Brayden McNabb’s status for Game 3 of the Stanley Cup Final is still up in the air after he left Thursday night’s game with a puck to the face and did not return. The Vegas Golden Knights are scheduled to face the Carolina Hurricanes on Saturday at T-Mobile Arena, but coach John Tortorella said there was no update on McNabb after the team’s practice session Friday.
The uncertainty matters because McNabb is one of Vegas’s most relied-on defensemen, and his absence would change how the Golden Knights manage their blue line in a series tied 1-1. He left Game 2 at 10:52 of the first period, after taking a slap shot from Hurricanes forward Nikolaj Ehlers while positioned in front of the Vegas net. McNabb quickly skated to the locker room with his hand over his mouth and nose, then remained out for the rest of the 4-3 overtime loss in Raleigh, North Carolina.
McNabb traveled back to Las Vegas with his teammates on Friday, but that did not produce any clarity on whether he can play in Game 3, which is set for 8 p.m. ET. The timing is critical for Vegas because the team has spent the postseason leaning on McNabb’s minutes and shot-blocking. He has seven points, including one goal and six assists, while averaging 19:59 of ice time and posting a plus-10 rating. He also had the first three-assist game of his career in Vegas’s Game 1 win on Tuesday.
That production has come with the kind of workload that makes his availability hard to replace. McNabb has 33 blocked shots this postseason, led the Golden Knights with 142 blocked shots in 63 regular-season games, and owns franchise marks with 1,417 blocked shots and 1,469 hits.
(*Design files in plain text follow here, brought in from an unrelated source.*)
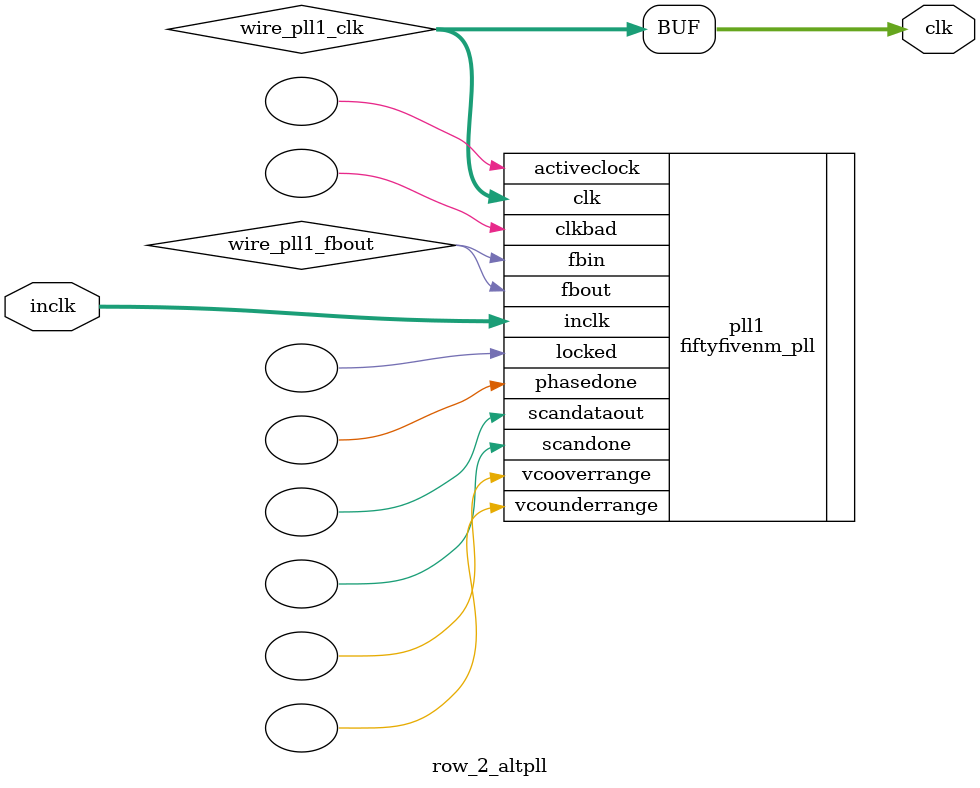
<source format=v>






//synthesis_resources = fiftyfivenm_pll 1 
//synopsys translate_off
`timescale 1 ps / 1 ps
//synopsys translate_on
module  row_2_altpll
	( 
	clk,
	inclk) /* synthesis synthesis_clearbox=1 */;
	output   [4:0]  clk;
	input   [1:0]  inclk;
`ifndef ALTERA_RESERVED_QIS
// synopsys translate_off
`endif
	tri0   [1:0]  inclk;
`ifndef ALTERA_RESERVED_QIS
// synopsys translate_on
`endif

	wire  [4:0]   wire_pll1_clk;
	wire  wire_pll1_fbout;

	fiftyfivenm_pll   pll1
	( 
	.activeclock(),
	.clk(wire_pll1_clk),
	.clkbad(),
	.fbin(wire_pll1_fbout),
	.fbout(wire_pll1_fbout),
	.inclk(inclk),
	.locked(),
	.phasedone(),
	.scandataout(),
	.scandone(),
	.vcooverrange(),
	.vcounderrange()
	`ifndef FORMAL_VERIFICATION
	// synopsys translate_off
	`endif
	,
	.areset(1'b0),
	.clkswitch(1'b0),
	.configupdate(1'b0),
	.pfdena(1'b1),
	.phasecounterselect({3{1'b0}}),
	.phasestep(1'b0),
	.phaseupdown(1'b0),
	.scanclk(1'b0),
	.scanclkena(1'b1),
	.scandata(1'b0)
	`ifndef FORMAL_VERIFICATION
	// synopsys translate_on
	`endif
	);
	defparam
		pll1.bandwidth_type = "auto",
		pll1.clk0_divide_by = 500000,
		pll1.clk0_duty_cycle = 50,
		pll1.clk0_multiply_by = 71,
		pll1.clk0_phase_shift = "0",
		pll1.compensate_clock = "clk0",
		pll1.inclk0_input_frequency = 83333,
		pll1.operation_mode = "normal",
		pll1.pll_type = "auto",
		pll1.lpm_type = "fiftyfivenm_pll";
	assign
		clk = {wire_pll1_clk[4:0]};
endmodule //row_2_altpll
//VALID FILE

</source>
He won the Stanley Cup with Vegas in 2023 and has become a fixture on a defense that has already had to adjust around other absences and fill-ins during the playoffs.
Tortorella said the Golden Knights feel comfortable with their defensemen even without a clear update on McNabb, pointing to the way players such as Dylan Coghlan, Ben Hutton and Kaedan Korczak have been used when needed. Shea Theodore said the club has battled through lineup changes all year, and Noah Hanifin called McNabb a huge part of the team and said the group was hoping for the best. For Vegas, the next answer is the only one that matters: whether McNabb can suit up when the Stanley Cup Final resumes Saturday night.